Spain. Pets become legal family members

Under the new law of the ruling left-wing PSOE, it is the owners’ responsibility to ensure the welfare of the animal “according to the characteristics of each species”.

The measures taken by the court in the event of divorce will not only be dictated by the changing situation of the spouses and the needs of the children, but also by the “new needs of the companion animals”. In addition, the court will take into account the share of the spouses in the cost of maintenance and care of the animal, the time spent on it, and will decide its fate in case of disagreement between the spouses, “taking into account both the interests of the divorcing couple and the welfare of the animal.”

Under the Civil Code reform, judges will rule on, among other things, the residence of minor children with their parents from the point of view of the treatment of pets, and a court can, for example, refuse joint custody of the children to a spouse who has previously been convicted of animal cruelty. The rationale states that animal cruelty can be used as a form of psychological violence and indirect maltreatment in the family environment, both against minors and partners.

SEE: Spain. Judges must consider animals in divorce, inheritance and childcare

Pets can also be included in wills. In the event of the death of one of the owners, and the latter does not make a will, the court will decide the fate of the animal, always guided by its well-being.

Under the Mortgage Reform Act, livestock, domestic or recreational animals cannot be mortgaged, and under the new Civil Procedure Act, animals cannot be seized as payment for their owners’ debts.

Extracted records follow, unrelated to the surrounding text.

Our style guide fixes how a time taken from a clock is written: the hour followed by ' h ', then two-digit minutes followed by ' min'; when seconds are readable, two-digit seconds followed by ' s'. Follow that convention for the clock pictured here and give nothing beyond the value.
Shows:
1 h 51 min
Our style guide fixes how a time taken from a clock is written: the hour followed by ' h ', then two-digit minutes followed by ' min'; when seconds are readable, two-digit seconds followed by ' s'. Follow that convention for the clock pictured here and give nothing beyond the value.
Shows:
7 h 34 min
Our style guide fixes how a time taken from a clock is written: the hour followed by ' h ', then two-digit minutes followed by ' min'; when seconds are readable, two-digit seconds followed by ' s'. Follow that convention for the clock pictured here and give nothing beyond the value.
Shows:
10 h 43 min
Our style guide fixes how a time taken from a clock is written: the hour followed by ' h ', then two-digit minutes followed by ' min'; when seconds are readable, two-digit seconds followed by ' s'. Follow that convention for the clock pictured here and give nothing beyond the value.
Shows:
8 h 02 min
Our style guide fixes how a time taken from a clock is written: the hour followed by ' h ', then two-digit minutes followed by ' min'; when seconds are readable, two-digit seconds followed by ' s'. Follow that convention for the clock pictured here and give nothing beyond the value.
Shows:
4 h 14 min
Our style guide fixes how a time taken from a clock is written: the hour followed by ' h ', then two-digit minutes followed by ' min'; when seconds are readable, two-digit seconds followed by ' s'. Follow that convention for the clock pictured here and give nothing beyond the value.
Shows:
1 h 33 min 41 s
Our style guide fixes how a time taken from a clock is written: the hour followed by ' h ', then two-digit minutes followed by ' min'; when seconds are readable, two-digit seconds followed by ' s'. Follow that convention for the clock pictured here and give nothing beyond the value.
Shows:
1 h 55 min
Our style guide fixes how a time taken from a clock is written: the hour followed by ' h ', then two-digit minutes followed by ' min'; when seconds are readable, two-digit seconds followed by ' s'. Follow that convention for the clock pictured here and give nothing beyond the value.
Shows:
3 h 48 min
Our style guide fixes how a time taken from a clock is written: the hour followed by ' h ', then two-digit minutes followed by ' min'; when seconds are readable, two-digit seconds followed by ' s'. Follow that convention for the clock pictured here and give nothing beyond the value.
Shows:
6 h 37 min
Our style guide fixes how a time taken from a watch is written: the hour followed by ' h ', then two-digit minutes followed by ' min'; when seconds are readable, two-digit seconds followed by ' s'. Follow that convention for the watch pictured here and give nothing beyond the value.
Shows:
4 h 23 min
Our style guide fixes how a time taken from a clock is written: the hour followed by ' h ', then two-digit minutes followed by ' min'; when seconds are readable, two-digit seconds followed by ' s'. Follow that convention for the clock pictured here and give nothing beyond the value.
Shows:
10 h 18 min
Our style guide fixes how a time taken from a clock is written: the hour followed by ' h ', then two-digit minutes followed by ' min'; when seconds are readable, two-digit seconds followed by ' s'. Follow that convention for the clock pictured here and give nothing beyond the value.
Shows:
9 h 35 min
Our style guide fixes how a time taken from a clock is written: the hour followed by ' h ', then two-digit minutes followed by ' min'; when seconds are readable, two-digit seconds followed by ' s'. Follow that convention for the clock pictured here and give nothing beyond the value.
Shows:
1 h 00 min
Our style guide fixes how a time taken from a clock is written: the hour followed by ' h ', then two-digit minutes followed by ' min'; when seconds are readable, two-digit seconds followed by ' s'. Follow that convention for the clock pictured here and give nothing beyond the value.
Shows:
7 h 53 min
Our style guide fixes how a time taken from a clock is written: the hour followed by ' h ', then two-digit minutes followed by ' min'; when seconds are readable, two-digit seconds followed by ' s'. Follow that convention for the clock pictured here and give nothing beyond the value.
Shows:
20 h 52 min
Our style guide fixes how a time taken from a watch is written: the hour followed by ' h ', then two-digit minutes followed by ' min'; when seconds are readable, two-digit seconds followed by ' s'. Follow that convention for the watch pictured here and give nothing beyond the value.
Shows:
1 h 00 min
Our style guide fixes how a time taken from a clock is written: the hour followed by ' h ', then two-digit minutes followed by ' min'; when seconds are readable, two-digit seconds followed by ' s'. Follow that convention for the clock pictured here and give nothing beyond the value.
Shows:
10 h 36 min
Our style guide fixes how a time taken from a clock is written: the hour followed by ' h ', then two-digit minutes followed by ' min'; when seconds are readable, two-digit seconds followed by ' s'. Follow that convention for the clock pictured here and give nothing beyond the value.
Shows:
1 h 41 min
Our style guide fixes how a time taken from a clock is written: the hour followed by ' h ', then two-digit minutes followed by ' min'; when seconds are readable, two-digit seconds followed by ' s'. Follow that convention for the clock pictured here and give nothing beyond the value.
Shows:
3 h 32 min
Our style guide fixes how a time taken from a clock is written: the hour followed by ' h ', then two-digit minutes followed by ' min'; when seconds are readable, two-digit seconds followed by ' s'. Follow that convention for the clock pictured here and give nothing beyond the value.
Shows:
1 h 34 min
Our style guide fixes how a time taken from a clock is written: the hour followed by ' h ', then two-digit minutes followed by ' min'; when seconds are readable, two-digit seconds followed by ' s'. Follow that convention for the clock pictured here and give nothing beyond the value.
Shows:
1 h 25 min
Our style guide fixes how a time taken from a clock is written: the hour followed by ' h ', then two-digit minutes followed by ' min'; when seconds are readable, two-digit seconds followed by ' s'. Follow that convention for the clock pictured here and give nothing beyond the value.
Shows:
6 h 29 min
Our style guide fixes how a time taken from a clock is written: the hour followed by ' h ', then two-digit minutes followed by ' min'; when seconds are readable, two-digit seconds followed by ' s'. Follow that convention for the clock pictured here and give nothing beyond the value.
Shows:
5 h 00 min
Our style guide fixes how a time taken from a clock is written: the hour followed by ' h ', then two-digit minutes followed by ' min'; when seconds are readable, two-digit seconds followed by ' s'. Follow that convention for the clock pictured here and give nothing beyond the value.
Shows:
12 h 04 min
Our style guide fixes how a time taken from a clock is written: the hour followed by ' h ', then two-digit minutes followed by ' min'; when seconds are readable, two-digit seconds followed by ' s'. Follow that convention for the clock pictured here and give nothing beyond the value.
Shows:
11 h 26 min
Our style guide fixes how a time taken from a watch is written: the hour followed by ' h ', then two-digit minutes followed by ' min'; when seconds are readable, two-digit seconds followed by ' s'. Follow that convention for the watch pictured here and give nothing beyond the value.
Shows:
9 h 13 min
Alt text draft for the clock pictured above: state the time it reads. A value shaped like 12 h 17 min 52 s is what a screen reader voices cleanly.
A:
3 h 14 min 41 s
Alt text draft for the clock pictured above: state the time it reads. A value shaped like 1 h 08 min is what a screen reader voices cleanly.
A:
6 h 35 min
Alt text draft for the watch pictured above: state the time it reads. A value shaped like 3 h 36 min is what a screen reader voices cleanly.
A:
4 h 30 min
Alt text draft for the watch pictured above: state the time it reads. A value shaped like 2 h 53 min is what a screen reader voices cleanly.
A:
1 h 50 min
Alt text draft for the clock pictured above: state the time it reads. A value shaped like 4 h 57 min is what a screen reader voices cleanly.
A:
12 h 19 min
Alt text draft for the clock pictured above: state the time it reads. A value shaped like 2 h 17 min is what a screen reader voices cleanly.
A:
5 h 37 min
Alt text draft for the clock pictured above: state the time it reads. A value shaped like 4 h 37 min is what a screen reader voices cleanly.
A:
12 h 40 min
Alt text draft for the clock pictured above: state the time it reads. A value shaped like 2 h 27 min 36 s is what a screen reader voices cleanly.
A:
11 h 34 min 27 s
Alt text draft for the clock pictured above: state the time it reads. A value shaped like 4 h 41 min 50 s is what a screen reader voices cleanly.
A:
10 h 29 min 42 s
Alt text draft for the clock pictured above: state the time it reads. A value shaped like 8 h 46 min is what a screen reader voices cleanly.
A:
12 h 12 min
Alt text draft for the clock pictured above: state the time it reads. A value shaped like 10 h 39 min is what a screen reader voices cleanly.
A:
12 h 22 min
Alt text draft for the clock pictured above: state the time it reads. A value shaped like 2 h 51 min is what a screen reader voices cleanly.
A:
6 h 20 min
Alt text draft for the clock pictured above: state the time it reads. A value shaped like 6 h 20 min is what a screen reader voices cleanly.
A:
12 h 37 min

Owners and those living with a pet also have the right to claim non-pecuniary damages if a pet has been injured “which resulted in death or serious impairment of its physical or mental health.”

“It’s an animal ideology”

The right-wing opposition party (PP) has criticized the new legislation for equating a pet’s well-being with that of the rest of the family, including children. “It’s an animalistic ideology that Vox does not share,” said José Maria Sanchez Garcia, MP for the right-wing populist party.

The reformation of animals as living creatures caused more and more controversy during development. There are plenty of comments and comments about the new law in Spanish social networks.

Animal statute in European countries

In Portugal, as in Spain, animals are not “things” but “living beings with feelings”. Already in 2017, the authorities of this country approved an amendment to the Civil Code, according to which judges must include pets in divorces, inheritances and childcare. The law also provides specific rules for the living conditions of Portuguese pets. According to them, the allowed number of pets in an apartment should not exceed three adult dogs or four adult cats. The maximum number of adult dogs and cats can be six, but a positive decision must be made by the municipal veterinarian and the local government.

The civil codes of European countries contain provisions specifically related to the legal status of animals. For example art. 90a of the German Civil Code states that “animals are not things, they are protected by special rights”, but “are subject to the provisions relating to things unless otherwise stated”.

Similar provisions are included in Austrian, Swiss, Dutch and Czech legislation.

SEE: Mazowieckie. The thief and the duck fence apprehended. The animals returned home

Likewise, Article 1 of the Polish Animal Protection Act recognizes that “an animal, as a living being capable of suffering, is not a thing.”

Pets have “movable property” status under the Swedish Civil Code. Consequently, in the event of divorce, they are treated as other valuables. There are cases when the spouses voluntarily agree to take care of the pet alternately.

There is a Sentient Beings Act in the UK and an Animal Feeling Committee is being set up to advise on future animal welfare legislation. Importantly, animals include not only vertebrates, but also cephalopods (eg octopus, squid) and some crustaceans (eg crabs, lobsters, shrimps, crayfish).

The law of many countries still accepts that animals are things or property, including in the United States and Australia.